What next. Luckily, relief seems to be on its way, as Colombia has seen some rainfall over the past few days, with President Petro expressing optimism about restarting energy exports to Ecuador very shortly.

Quick catch up 

Uruguay’s 88-year-old leftist former President José Mujica has been diagnosed with esophageal cancer. Due to his fragile health, he might not resort to chemotherapy.

With the ban on right-winger María Corina Machado, Venezuela’s opposition platform will support former diplomat Edmundo González Urrutia in the July 28 elections.

 Mexican presidential contenders met for a second debate, with analysts differing on the winner. Claudia Sheinbaum remains the clear favorite for the June 2 vote.

 China’s Cosco Shipping could sue Peru in international courts if an agreement for exclusivity rights in the Chancay mega-port is not reached in the next six months.

An abridged version of Javier Milei’s market reform bill passed the House in Argentina, with the Senate still pending. 

Chile declared three days of mourning after a group of three police officers were found dead and burnt inside a patrol car in the country’s conflict-ridden Southern region. 

Colombian officials publicly apologized to indigenous groups for multiple massacres that took place during the Amazon rubber boom in the late 19th century.

President Luis Arce admitted that Bolivia has run out of natural gas reserves, which generate most of the country’s revenue.

Frustration is growing in Cuba as the country’s ATMs are running out of cash, leading to long queues and protests near banks in Havana. 
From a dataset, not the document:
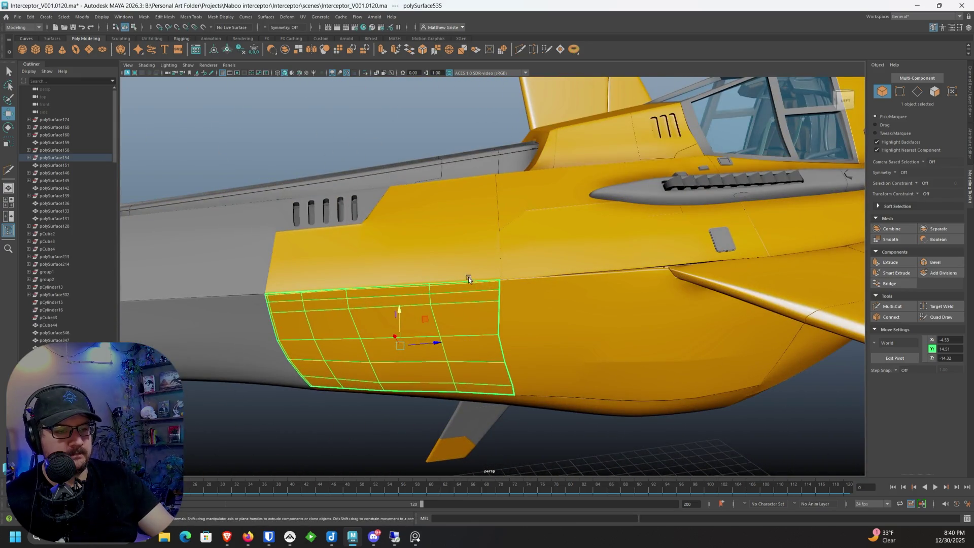
key(4)
key(5)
The Organization of American States (OAS) agreed to oversee the election of judges in Guatemala, as President Bernardo Arévalo complains about entrenched corruption in courts.

In a discreet, behind-closed-doors ceremony in the capital, Haiti’s transition council swore in Economy Minister Michel Patrick Boisvert as Haiti’s new interim prime minister. 

Nicaraguan leader Daniel Ortega described his counterparts Daniel Noboa of Ecuador and Javier Milei of Argentina as “Nazi-fascists,” saying both are controlled by “U.S. imperialists.”